UK will ditch travel quarantine for 75 countries, Telegraph saysFILE PHOTO: A member of aircrew is seen wearing a protective face mask at Heathrow Airport, as Britain launches its 14-day quarantine for international arrivals, following the outbreak of the coronavirus disease (COVID-19), London, Britain
LONDON (Reuters) - The British government will effectively ditch its air bridge plans and simply end coronavirus quarantine rules for those arriving from 75 countries so that people can go on holiday, the Telegraph newspaper reported.
It said the UK would shortly lift a ban on non-essential travel to nearly all EU destinations, the British territories including Bermuda and Gibraltar, and Turkey, Thailand, Australia and New Zealand.

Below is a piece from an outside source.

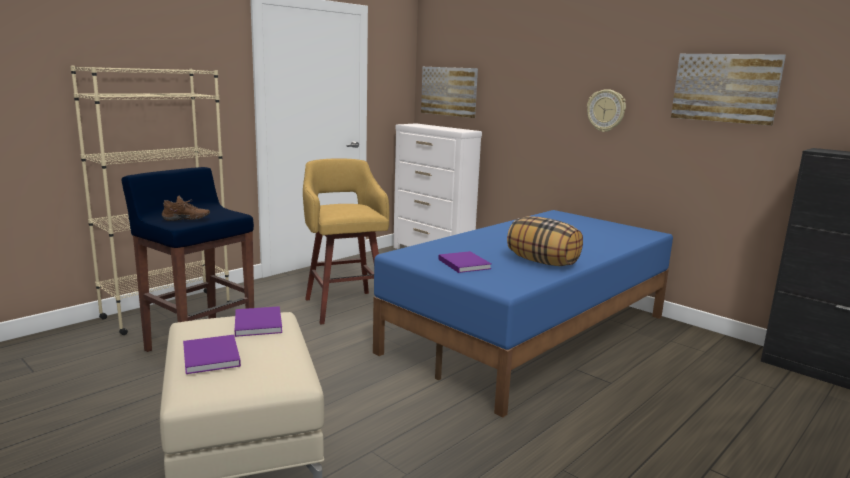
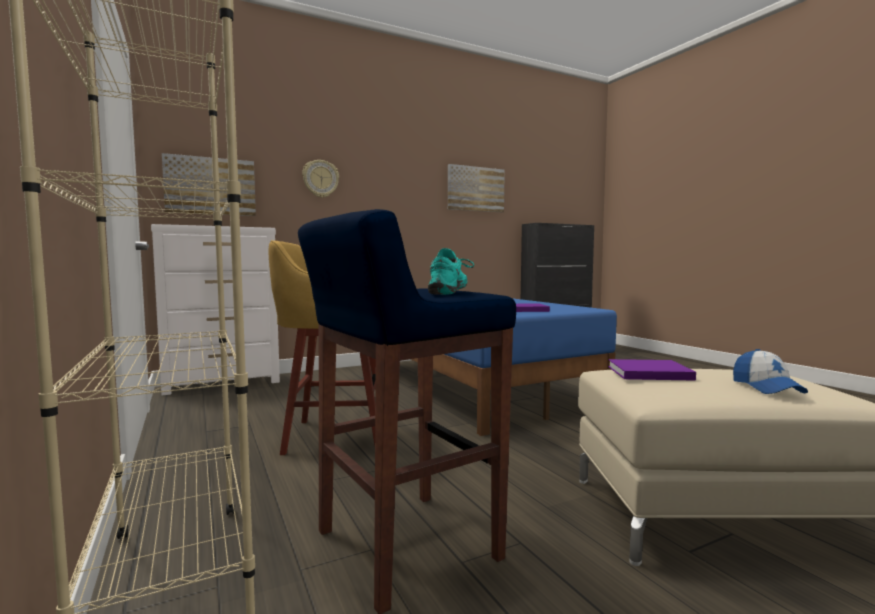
camera: 70 degrees left, 10 degrees down
brown shoe [162,196,210,221] -> turquoise shoe [428,248,474,295]
purple book [183,335,241,374] -> cap [733,349,808,394]
pillow [507,216,583,266] -> none
wall clock [587,89,626,132] -> wall clock moved to [302,160,339,198]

Asked about the report, a spokesman for Prime Minister Boris Johnson said: "As we set out earlier this week ... we will be easing health measures at the border by allowing passengers arriving from specific countries and territories to be exempted from self-isolation requirements."
He said the next steps in the policy would be set out this week.
Johnson's government has been grappling with how to open up international travel after it imposed a 2-week quarantine for arrivals, which has added to the woes of the tourism and travel industry.
It first discussed creating air bridges or travel corridors with countries popular with British tourists, but now seems to be favouring lifting the measures for certain countries.
Last Friday, Britain said it would ditch the 14-day quarantine period for people arriving from countries such as France, Greece and Spain.
Simon Clarke, a junior housing, communities and local government minister, said the government wanted to get the tourism sector back on its feet.
"We will provide this announcement as soon as it is safe," Clarke told Sky. "Clearly we want to get the tourism sector back on its feet as quickly as we can and I'm sure that we will be able to give good news in the near future."